Sunday, July 24, 2011

Is The Norwegian Terrorist A Christian Fundamentalist?



The horrors that Anders Behring Breivik committed in Norway fall under the rubric of domestic terrorism, though currently both international and domestic terrorism tend to be about gods and how the society should be arranged.

After the initial assumption that the attack was by extreme Islamists (visible in many of the early write-ups), it turns out it was by an extreme anti-Islamist who regards most even mildly left-wing parties in Europe as Marxists.

But then political extremes are in some ways not that far removed from each other. The dimension on which to measure political opinions about methods form a circle, interrupted between the two extremes which lie close together, not a straight line where the extreme end-points would be far apart.

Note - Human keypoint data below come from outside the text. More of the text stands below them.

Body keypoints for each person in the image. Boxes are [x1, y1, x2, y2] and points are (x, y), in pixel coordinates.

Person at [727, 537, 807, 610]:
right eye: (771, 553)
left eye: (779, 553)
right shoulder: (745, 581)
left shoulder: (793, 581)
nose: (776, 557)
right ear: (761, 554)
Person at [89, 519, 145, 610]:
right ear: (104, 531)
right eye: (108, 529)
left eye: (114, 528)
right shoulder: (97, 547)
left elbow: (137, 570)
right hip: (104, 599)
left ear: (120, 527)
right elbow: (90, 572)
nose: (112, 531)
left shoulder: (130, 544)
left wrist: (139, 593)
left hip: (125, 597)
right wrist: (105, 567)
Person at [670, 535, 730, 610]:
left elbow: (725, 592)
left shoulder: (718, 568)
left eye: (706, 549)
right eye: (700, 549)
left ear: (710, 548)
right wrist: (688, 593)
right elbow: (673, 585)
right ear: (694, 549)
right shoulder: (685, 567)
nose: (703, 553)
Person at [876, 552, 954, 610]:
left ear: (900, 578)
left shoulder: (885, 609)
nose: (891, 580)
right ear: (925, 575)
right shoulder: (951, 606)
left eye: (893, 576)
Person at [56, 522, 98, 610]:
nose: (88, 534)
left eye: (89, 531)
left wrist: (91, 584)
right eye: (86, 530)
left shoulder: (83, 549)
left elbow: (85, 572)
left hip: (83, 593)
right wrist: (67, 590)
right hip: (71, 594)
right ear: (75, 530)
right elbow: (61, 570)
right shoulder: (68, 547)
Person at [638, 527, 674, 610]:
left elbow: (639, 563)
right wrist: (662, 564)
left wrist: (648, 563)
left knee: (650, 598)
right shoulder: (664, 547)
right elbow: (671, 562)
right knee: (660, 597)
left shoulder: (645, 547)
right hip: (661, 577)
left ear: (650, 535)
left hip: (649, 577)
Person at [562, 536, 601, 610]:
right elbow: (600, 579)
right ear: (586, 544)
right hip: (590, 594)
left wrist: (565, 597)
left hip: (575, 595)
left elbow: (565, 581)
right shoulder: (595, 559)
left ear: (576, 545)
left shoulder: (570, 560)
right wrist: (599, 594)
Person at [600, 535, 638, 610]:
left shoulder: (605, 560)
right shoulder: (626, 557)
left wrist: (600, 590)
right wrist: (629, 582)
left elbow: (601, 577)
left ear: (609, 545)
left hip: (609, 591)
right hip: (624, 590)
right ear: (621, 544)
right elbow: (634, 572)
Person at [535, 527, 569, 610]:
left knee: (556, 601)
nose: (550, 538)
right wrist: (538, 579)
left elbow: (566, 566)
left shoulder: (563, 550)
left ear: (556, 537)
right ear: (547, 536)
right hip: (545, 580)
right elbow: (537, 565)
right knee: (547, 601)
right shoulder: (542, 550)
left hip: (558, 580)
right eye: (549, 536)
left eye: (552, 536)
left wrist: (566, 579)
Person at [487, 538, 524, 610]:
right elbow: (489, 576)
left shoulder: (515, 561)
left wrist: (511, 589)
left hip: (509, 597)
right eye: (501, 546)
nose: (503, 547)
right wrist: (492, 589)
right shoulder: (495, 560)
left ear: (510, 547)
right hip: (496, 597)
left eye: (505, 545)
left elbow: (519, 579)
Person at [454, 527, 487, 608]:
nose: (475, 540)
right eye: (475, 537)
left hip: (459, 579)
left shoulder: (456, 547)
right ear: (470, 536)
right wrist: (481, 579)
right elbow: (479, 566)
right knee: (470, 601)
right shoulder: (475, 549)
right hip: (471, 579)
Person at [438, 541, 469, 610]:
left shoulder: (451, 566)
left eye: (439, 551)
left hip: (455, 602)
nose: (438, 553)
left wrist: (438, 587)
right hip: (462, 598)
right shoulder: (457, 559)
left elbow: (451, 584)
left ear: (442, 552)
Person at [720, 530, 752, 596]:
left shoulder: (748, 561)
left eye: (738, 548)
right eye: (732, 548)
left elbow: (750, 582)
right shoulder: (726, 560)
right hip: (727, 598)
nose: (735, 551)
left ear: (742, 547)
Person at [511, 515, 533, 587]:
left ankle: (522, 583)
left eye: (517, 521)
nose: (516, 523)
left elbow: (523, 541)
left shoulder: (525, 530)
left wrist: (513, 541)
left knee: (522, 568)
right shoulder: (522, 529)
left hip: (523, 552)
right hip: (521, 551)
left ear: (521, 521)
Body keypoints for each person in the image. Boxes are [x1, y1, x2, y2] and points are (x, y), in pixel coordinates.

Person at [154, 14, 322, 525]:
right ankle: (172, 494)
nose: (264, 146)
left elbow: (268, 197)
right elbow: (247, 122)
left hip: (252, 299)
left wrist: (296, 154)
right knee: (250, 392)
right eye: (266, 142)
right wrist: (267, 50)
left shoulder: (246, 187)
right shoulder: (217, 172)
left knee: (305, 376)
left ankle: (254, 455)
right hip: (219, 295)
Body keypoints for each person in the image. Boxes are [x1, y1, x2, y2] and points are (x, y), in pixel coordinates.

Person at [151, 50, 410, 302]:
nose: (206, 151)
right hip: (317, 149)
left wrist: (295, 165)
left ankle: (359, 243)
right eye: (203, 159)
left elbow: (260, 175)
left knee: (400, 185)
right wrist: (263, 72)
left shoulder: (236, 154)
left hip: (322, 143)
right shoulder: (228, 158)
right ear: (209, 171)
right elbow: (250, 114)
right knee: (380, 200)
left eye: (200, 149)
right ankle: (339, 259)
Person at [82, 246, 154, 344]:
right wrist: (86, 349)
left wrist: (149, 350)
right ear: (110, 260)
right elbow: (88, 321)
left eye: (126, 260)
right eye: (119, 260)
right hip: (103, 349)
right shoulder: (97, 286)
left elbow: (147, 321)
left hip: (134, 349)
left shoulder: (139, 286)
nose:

The actual platforms of right-wing and left-wing extremists are quite different, of course, and Breivik is of the former kind:
Authorities described Anders Behring Breivik, 32, as a gun-loving, highly religious Norwegian obsessed with what he saw as the threat of multiculturalism and Muslim immigration to the cultural and patriotic values of his country.
"We are not sure whether he was alone or had help," police official Roger Andresen said during a news conference. "What we know is that he is right-wing and a Christian fundamentalist."
Breivik's writings certainly support the idea that he is politically a social conservative of the anti-immigration type. But is he a Christian fundamentalist in the American sense of the term?

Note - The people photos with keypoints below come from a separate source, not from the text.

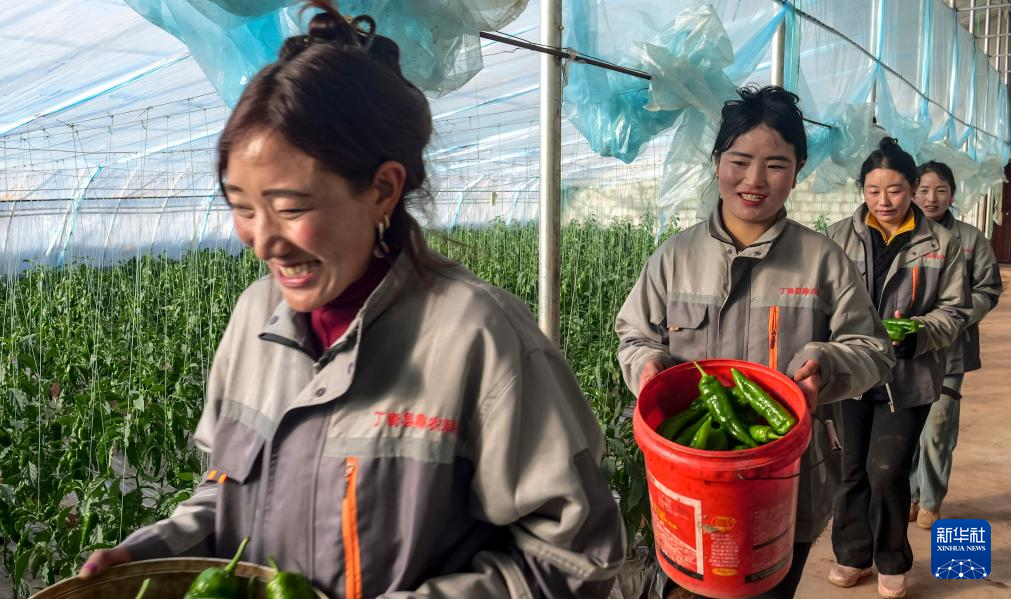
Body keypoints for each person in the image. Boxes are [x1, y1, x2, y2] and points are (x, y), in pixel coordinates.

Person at [78, 2, 626, 596]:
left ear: (383, 190)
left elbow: (577, 560)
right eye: (241, 207)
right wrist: (151, 555)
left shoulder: (478, 338)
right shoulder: (254, 318)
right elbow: (225, 492)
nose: (264, 241)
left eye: (291, 208)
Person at [615, 85, 895, 599]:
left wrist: (826, 362)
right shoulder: (674, 257)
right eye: (739, 161)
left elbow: (874, 349)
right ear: (717, 161)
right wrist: (648, 366)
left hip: (787, 481)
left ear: (798, 169)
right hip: (692, 476)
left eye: (776, 165)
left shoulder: (822, 261)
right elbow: (633, 334)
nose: (754, 180)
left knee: (770, 586)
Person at [825, 139, 971, 598]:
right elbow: (820, 300)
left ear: (911, 189)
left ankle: (891, 558)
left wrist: (919, 334)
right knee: (850, 468)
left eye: (895, 190)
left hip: (908, 377)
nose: (883, 201)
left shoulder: (942, 244)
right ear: (862, 190)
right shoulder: (836, 237)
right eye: (873, 191)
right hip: (849, 373)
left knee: (886, 470)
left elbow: (955, 309)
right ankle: (852, 554)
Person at [908, 161, 1003, 529]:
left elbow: (988, 288)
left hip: (950, 349)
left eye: (940, 190)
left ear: (952, 195)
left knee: (938, 426)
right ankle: (910, 495)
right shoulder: (902, 234)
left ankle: (930, 500)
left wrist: (955, 317)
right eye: (923, 190)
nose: (931, 198)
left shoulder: (970, 239)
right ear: (912, 192)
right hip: (905, 350)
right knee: (905, 426)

So far I have not read any writings by him which would discuss the creed of Christianity or its religious issues. No Bible quotes, no conclusions about what Jesus might want him to do, no great focus on the evils of same-sex marriage or abortion.

He shows some concern about the falling birth rates and the troubles of the nuclear family, and he disapproves of ordained ministers who wear jeans. But he is not the kind of fundamentalist Americans are used to.

What he seems to fear is the death of a Christian culture in Europe, and he sees this as happening through wide-spread immigration of Muslims which will turn the continent into a Saudi Eurabia governed by the sharia laws.

Yet he did not attack Muslim immigrants in Norway but those he perhaps sees as the future "door-openers" for future immigration: The youth of the Labor party (Arbeiderpartiet) which currently governs Norway as the senior partner in a coalition government. Though Breivik would call them Marxists. In that sense the label "right-winger" is more appropriate for him than the label "Christian fundamentalist."